Seguiría entonces con esas pequeñas manías, autodestructivas, de rascarme la nariz, el cuero cabelludo, la barba, esas intentonas tenaces que parecieran querer -en su compulsión- hacerme desaparecer con su paso de hormiga.
Y ya cierto de no extinguirme, por voluntad propia, y seguro de disfrutar más las vidas, pasaría a ajustar las revoluciones. Las internas, claro.
Terminaría así el infinito circuito entre la explosión bolchevique y el duro y gris Estalinismo. Cortaría ese flujo, incansable, de efervescencia y triste silencio y efervescencia y triste silencio y efervescencia y triste silencio... E instalaría en su lugar otra revolución: una cubana.

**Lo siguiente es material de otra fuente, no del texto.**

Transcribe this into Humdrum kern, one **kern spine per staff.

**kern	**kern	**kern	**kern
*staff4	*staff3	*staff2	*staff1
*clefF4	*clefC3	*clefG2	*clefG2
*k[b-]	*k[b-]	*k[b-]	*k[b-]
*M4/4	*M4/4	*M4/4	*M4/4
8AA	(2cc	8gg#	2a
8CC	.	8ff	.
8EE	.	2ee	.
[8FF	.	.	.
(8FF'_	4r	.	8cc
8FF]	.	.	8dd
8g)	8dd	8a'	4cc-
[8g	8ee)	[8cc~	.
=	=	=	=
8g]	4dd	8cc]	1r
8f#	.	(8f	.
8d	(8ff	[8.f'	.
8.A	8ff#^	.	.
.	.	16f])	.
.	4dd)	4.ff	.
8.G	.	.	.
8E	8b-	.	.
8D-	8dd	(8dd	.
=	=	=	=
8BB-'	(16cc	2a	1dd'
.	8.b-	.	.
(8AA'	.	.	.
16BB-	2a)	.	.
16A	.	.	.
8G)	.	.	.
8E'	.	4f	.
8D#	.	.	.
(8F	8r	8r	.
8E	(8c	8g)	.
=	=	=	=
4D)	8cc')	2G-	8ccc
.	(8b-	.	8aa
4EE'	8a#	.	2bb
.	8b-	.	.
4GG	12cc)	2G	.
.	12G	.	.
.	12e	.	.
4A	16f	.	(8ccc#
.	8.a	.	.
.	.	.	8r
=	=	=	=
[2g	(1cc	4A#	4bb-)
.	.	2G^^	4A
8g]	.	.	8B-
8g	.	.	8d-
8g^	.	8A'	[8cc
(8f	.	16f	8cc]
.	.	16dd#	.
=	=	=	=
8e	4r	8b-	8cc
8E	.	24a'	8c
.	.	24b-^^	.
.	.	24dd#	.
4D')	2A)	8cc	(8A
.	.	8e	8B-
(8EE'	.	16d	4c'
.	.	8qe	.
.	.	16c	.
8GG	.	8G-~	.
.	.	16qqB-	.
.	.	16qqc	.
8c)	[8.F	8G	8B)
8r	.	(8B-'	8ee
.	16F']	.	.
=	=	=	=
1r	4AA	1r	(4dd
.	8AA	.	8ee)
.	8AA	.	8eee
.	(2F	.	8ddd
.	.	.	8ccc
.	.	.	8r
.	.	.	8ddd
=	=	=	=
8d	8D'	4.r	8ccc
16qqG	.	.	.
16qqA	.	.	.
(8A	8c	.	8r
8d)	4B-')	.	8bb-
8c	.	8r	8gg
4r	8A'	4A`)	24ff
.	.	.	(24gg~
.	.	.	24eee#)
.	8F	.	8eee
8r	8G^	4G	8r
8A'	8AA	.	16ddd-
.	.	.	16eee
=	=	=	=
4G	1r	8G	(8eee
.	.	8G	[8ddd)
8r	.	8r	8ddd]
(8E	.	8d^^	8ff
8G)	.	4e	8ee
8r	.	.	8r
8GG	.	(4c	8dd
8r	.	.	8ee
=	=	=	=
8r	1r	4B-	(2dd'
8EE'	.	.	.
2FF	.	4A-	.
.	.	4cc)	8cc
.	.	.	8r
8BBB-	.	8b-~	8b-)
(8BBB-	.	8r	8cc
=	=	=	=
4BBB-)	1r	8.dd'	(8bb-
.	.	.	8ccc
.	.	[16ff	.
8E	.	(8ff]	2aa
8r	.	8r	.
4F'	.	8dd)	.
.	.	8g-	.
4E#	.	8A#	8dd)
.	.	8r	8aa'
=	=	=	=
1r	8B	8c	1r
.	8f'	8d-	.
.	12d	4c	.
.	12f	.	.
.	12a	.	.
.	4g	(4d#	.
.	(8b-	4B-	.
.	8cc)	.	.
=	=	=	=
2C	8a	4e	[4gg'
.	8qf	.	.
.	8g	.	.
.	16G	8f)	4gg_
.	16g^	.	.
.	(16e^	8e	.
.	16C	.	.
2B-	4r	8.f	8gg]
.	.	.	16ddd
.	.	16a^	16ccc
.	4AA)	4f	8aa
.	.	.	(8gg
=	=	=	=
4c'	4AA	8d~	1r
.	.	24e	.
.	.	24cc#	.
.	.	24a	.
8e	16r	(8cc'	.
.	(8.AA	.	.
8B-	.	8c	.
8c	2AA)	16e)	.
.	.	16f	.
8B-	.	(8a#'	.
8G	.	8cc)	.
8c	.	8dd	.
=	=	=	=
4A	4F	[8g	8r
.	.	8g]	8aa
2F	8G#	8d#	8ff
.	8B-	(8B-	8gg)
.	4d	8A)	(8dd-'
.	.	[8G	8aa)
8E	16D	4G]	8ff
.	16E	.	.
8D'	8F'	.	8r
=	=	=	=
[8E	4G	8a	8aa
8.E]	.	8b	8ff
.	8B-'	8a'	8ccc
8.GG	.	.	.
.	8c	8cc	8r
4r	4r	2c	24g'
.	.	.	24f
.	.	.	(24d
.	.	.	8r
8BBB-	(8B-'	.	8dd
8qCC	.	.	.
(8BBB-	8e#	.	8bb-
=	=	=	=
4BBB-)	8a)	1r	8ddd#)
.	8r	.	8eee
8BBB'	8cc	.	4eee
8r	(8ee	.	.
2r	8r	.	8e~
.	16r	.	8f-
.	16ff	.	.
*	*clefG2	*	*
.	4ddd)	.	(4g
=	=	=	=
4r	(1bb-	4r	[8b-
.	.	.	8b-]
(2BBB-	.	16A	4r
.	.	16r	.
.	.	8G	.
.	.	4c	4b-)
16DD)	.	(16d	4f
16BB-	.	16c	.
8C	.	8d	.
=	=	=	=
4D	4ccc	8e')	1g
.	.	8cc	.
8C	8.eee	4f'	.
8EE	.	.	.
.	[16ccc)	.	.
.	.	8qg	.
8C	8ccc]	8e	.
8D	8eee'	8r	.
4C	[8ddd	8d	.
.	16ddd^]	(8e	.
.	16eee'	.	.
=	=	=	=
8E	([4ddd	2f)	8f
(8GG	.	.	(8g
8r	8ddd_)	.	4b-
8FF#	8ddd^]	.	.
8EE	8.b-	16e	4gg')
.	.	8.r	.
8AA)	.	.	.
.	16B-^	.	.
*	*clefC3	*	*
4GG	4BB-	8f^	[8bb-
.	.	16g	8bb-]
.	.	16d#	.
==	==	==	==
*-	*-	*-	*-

Difícil, ardua, no exenta de conflictos y errores, pero sólida, calma, tan calma que permita la sonrisa, la alegría así como el llanto, las playas y las tormentas, el baile apasionado bajo las suaves luces de un siglo pasado y el anhelo de algo más. Todo, mas nunca, jamás, a un niño morir. A ninguno.
Y así cada uno, con sus alas aperladas, serían los doctores y profesores de mi paz.
Si pudiera hacerme una lobotomía, no habría tanto público en mi. Ni ansiedad tras respirar el viento que mueve incesantemente el puente entre mi piel y el futuro.
Quizás hasta removería unas cuantas palabras, aquellas que mejor describieran lo que otros no pueden decir. Y me quedaría con ellos, mirando el cielo, esperando respuestas de otros, agradecido. Humilde.
A estas alturas, probablemente la basura ya estaría llena con la necesidad de tener la razón y la absurda responsabilidad de ser implacable ante silencio, pero, y aunque ya sé que para entonces tendría más (o mejor dicho, menos) de lo que merezco, si pudiera hacer una última cosa, un único y final corte, sería reducir el umbral del dolor.
No, no me malinterpreten por favor. No es por temor, ni sonsa conveniencia, mas bien hasta lo enmarcaría, lo enfocaría a un aspecto: mis pies.
Ajustaría el umbral para poder caminar días y días sin cansancio, sin mayores limitantes, y así disfrutar tan sencillo como se pueda ese mundo que por fin podría ver, y hasta escuchar, haciendo eco en mi.